> **Exercise instructions**: I need the number of lines in the following entries that hold the word "Thema", and no other text.

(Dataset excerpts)
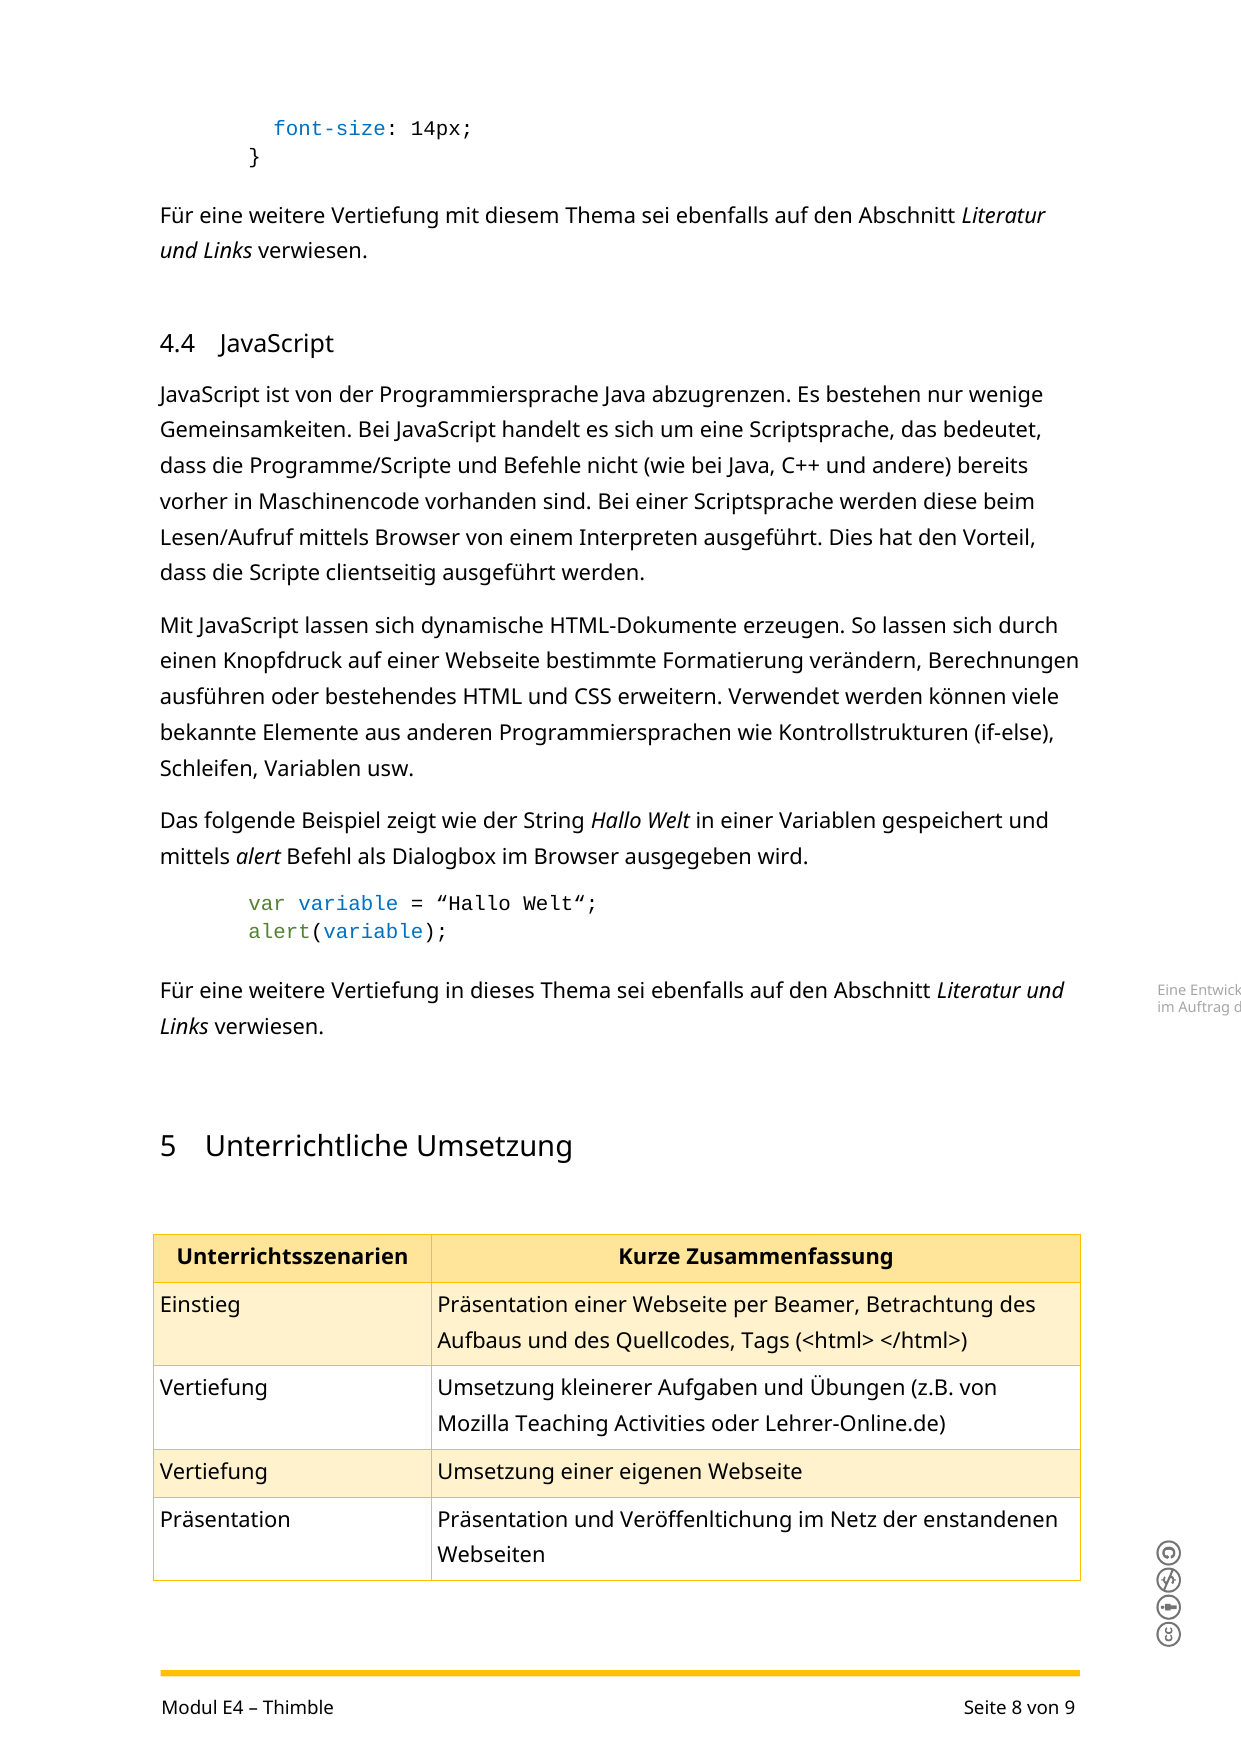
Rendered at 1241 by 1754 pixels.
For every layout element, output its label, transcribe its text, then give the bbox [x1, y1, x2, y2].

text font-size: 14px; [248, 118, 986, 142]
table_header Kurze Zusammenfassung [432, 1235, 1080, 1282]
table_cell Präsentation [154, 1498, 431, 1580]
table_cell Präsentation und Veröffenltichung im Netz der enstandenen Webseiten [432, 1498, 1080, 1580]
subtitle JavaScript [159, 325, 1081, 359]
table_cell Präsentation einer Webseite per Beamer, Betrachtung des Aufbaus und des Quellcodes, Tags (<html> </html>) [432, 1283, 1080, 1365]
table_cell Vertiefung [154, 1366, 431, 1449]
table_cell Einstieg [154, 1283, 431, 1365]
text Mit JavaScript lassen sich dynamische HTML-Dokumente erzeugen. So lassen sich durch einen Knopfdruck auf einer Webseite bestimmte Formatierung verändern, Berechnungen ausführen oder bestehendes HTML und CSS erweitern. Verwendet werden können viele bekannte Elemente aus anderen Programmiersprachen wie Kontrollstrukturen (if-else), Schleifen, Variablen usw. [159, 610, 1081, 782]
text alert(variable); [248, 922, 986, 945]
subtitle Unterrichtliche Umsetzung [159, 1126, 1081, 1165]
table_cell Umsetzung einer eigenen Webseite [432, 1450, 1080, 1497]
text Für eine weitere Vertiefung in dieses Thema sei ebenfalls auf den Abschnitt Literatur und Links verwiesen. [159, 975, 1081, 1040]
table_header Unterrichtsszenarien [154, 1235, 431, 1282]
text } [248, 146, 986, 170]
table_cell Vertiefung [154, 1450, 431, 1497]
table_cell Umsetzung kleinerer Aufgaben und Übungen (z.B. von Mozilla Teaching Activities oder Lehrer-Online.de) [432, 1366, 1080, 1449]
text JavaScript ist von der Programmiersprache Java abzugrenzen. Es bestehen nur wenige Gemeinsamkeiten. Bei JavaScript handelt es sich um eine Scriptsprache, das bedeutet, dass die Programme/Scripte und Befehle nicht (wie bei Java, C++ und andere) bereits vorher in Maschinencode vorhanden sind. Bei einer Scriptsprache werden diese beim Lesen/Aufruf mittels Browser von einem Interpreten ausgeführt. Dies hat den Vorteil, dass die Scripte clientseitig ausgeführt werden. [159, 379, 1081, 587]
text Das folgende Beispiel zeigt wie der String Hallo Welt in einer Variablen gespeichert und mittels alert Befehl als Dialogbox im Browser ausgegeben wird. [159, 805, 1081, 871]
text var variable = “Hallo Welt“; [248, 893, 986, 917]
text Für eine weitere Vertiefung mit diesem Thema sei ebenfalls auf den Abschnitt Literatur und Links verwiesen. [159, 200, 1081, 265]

> **Written solution**: 2